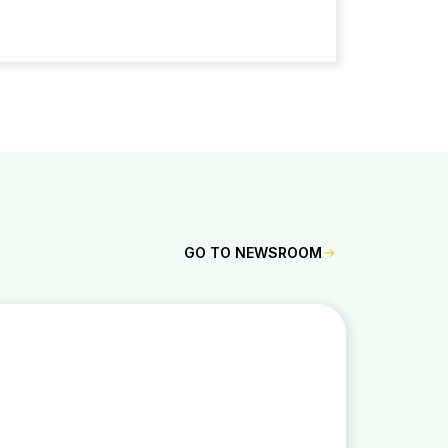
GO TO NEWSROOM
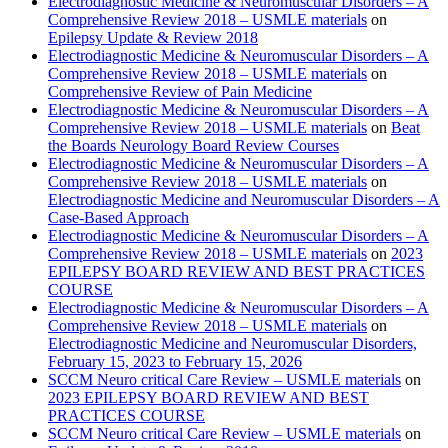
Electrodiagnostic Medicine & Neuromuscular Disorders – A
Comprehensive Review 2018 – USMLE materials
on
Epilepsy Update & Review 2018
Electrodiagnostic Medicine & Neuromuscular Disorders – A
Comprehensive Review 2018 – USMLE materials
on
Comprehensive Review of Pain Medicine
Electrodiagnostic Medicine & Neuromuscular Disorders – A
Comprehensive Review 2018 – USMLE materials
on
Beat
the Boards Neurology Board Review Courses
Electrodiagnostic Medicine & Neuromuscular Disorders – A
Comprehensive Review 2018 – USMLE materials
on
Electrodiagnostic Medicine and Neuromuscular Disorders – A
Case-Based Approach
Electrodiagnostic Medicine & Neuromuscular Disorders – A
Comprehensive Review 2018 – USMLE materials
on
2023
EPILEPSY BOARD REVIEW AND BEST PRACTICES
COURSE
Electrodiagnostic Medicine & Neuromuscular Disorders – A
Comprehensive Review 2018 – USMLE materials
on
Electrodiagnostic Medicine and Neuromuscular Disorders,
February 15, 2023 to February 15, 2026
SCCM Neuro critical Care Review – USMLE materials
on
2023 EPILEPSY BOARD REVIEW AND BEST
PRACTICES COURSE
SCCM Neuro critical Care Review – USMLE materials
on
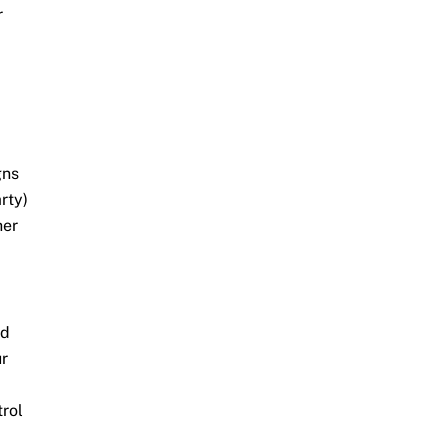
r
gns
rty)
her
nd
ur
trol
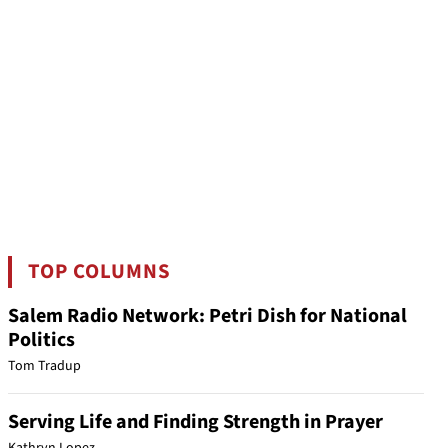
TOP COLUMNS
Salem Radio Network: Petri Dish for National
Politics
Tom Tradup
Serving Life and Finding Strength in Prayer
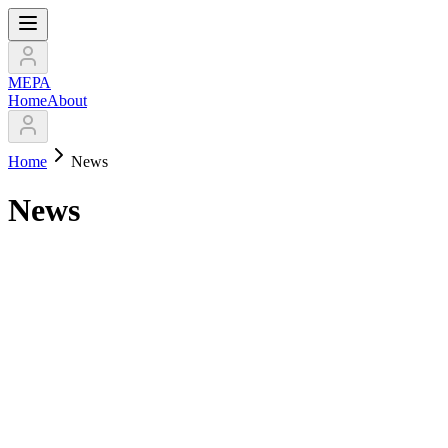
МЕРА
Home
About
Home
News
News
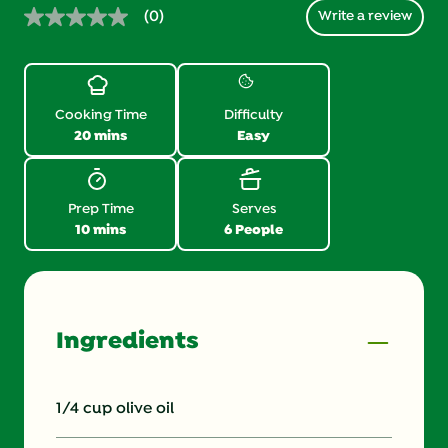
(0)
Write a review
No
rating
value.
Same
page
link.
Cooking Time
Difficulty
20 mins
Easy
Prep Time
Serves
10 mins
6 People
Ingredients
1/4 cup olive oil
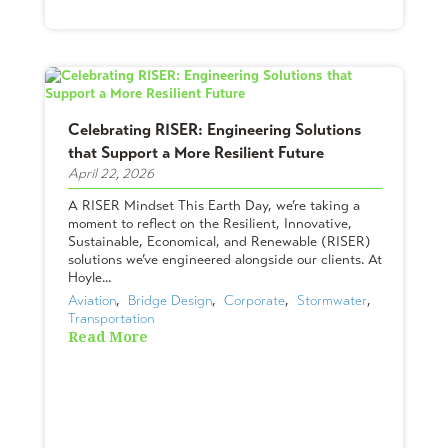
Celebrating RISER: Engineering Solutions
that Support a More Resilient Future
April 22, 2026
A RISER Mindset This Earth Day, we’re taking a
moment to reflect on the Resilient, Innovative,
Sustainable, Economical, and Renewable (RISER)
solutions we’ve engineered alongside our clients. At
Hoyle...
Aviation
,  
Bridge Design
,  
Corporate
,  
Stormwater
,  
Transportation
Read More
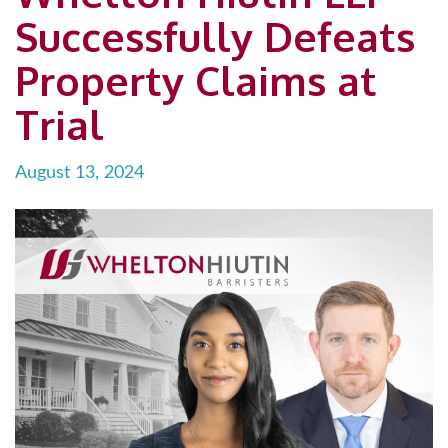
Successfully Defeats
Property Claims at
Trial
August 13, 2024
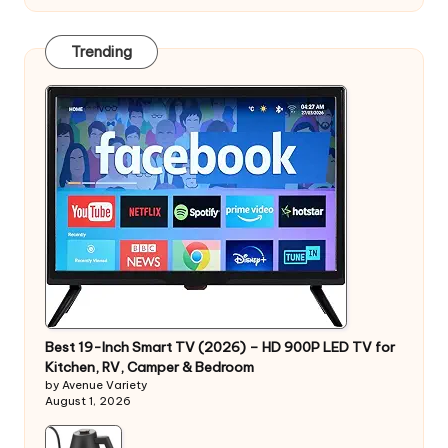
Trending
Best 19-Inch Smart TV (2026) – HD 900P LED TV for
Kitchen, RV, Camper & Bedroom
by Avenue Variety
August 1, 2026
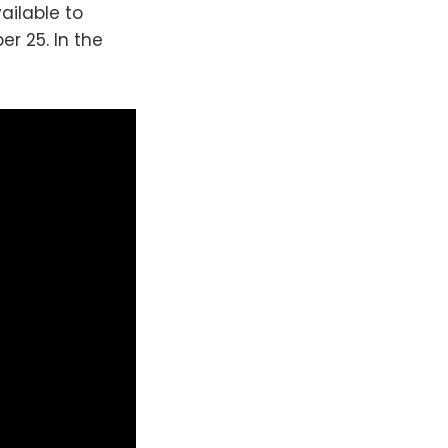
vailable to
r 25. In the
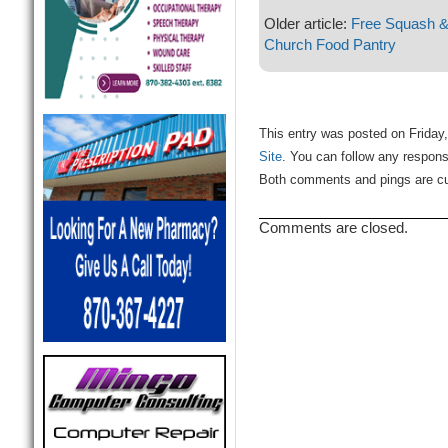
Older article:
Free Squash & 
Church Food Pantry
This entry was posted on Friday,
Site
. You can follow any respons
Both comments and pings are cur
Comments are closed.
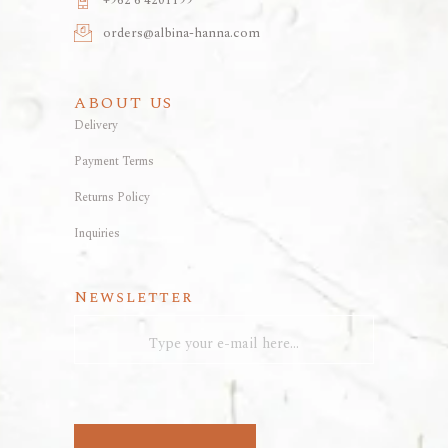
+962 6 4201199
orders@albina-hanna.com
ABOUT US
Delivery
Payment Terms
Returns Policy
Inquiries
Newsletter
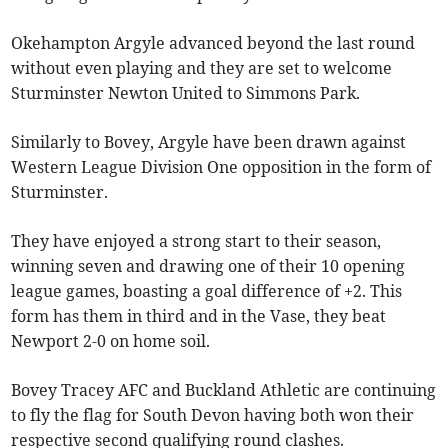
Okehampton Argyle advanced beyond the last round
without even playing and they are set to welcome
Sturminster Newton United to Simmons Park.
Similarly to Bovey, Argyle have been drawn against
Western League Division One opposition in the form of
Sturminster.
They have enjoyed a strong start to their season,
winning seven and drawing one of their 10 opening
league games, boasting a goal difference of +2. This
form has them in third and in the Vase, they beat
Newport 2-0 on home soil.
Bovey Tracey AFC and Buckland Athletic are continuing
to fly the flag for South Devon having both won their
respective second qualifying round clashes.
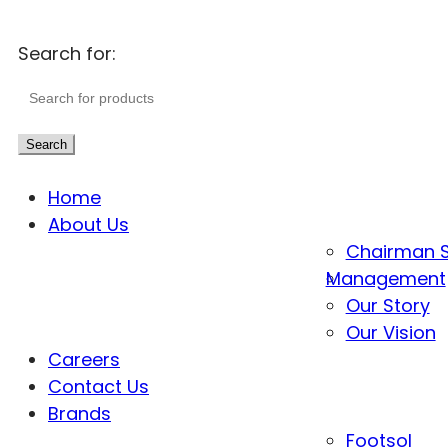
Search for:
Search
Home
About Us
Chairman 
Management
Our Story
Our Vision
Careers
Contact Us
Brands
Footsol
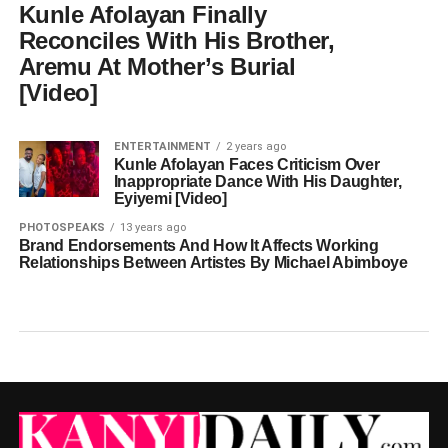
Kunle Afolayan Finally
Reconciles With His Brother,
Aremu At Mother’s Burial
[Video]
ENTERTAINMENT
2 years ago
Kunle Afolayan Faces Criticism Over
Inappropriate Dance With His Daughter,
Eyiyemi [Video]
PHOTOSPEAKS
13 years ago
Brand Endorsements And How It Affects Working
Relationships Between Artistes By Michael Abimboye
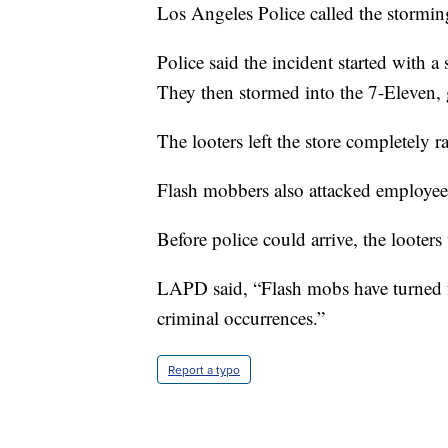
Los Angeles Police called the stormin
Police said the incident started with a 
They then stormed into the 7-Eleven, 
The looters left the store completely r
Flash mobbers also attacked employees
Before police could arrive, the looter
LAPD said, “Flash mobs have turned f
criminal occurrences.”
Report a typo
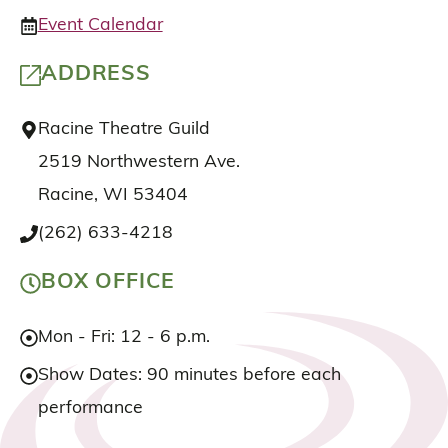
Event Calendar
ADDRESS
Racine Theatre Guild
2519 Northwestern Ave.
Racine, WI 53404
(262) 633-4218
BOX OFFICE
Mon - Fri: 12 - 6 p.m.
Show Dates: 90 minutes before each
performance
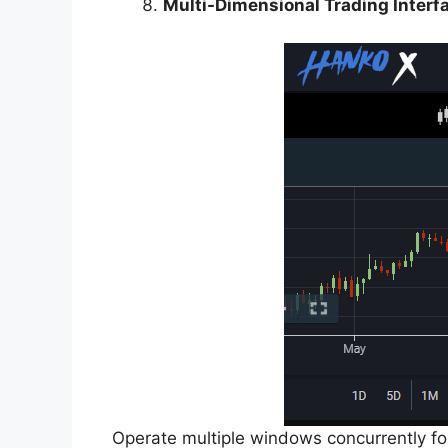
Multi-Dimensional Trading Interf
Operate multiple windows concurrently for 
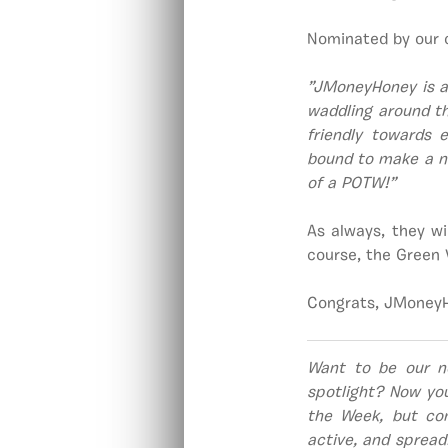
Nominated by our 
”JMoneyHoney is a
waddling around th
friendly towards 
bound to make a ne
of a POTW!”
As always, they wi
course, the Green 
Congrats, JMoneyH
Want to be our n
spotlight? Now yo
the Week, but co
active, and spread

++++++++

In the listing above, find each line with the word "said" and copy it.

Police said the incident started with a 
LAPD said, “Flash mobs have turned f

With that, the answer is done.